[Stored dataset items]
* * * * * * * * *

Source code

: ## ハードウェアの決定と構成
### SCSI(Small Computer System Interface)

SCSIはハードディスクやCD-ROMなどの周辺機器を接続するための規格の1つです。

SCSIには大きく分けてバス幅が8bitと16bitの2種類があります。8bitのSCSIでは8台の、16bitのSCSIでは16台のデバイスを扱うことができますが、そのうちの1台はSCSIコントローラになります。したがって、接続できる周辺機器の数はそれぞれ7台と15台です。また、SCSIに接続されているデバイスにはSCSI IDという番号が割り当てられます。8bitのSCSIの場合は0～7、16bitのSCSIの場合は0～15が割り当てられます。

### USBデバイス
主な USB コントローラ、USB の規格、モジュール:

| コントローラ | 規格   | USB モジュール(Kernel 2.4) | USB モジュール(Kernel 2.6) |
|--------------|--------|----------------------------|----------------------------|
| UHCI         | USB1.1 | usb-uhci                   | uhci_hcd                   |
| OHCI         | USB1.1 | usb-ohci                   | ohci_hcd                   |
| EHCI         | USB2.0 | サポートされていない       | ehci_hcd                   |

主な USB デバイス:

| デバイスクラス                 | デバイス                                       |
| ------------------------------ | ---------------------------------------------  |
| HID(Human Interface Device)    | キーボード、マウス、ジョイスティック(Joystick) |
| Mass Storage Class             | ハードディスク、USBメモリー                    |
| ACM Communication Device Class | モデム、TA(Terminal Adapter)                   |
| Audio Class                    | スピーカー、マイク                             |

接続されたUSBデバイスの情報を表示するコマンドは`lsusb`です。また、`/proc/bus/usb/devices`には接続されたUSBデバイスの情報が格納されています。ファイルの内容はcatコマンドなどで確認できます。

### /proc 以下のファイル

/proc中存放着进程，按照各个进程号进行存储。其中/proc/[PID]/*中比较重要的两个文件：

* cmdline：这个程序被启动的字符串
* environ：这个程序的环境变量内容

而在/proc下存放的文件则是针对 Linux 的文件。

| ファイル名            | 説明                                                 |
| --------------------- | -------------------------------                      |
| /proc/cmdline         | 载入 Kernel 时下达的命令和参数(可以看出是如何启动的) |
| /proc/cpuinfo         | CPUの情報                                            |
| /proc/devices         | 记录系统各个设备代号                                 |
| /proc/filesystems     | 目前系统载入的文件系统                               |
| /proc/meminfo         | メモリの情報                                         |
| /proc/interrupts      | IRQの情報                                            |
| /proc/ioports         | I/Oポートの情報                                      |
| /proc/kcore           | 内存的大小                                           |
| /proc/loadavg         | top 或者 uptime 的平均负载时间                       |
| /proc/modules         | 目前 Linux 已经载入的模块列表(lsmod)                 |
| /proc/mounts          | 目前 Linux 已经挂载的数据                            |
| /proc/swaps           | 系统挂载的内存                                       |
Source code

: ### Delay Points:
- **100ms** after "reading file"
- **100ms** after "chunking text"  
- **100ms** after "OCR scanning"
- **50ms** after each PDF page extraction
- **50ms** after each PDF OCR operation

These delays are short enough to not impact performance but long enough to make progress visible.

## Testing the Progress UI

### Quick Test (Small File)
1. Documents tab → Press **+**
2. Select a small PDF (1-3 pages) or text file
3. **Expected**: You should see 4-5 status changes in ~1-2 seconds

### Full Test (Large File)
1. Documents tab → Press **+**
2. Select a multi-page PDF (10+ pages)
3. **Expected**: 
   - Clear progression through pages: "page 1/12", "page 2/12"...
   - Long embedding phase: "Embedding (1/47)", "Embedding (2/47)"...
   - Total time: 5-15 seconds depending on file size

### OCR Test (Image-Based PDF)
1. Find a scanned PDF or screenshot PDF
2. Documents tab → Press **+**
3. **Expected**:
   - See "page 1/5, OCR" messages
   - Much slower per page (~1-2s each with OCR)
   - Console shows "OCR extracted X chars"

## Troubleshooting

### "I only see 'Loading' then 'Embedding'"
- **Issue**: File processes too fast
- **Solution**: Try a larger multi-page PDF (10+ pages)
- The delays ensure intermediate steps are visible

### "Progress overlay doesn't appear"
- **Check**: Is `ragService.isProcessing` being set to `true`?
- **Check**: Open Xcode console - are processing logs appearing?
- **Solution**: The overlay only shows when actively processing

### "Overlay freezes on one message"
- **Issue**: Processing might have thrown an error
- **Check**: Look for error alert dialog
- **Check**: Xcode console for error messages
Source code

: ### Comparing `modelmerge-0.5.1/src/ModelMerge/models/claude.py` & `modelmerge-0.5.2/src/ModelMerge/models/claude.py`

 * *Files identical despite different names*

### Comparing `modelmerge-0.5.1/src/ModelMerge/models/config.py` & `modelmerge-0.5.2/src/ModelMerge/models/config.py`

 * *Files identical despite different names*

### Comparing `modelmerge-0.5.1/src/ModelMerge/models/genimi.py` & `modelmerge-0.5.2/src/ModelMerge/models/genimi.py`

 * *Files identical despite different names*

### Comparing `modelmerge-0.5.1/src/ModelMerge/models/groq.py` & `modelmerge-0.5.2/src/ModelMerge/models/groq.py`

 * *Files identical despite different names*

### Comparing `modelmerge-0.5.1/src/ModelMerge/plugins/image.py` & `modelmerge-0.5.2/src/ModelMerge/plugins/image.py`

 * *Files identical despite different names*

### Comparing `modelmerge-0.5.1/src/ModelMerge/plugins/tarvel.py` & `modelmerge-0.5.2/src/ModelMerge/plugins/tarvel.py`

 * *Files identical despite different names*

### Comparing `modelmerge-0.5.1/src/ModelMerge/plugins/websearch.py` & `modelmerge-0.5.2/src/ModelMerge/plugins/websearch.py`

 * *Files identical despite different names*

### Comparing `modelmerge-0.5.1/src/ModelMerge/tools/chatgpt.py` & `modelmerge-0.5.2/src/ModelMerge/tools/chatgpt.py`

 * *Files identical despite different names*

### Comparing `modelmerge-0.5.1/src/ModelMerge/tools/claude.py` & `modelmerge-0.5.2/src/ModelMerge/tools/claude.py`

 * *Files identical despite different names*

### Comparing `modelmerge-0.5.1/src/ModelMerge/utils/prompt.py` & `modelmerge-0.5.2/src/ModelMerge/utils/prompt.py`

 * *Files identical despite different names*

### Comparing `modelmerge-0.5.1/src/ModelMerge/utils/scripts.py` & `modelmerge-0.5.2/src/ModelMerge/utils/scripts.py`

* * * * * * * * *

Exact reproduction is required. Give the lines of the data from its first line through the line containing "主な USB コントローラ、USB", and no others.

**Worked solution**
Source code

: ## ハードウェアの決定と構成
### SCSI(Small Computer System Interface)

SCSIはハードディスクやCD-ROMなどの周辺機器を接続するための規格の1つです。

SCSIには大きく分けてバス幅が8bitと16bitの2種類があります。8bitのSCSIでは8台の、16bitのSCSIでは16台のデバイスを扱うことができますが、そのうちの1台はSCSIコントローラになります。したがって、接続できる周辺機器の数はそれぞれ7台と15台です。また、SCSIに接続されているデバイスにはSCSI IDという番号が割り当てられます。8bitのSCSIの場合は0～7、16bitのSCSIの場合は0～15が割り当てられます。

### USBデバイス
主な USB コントローラ、USB の規格、モジュール:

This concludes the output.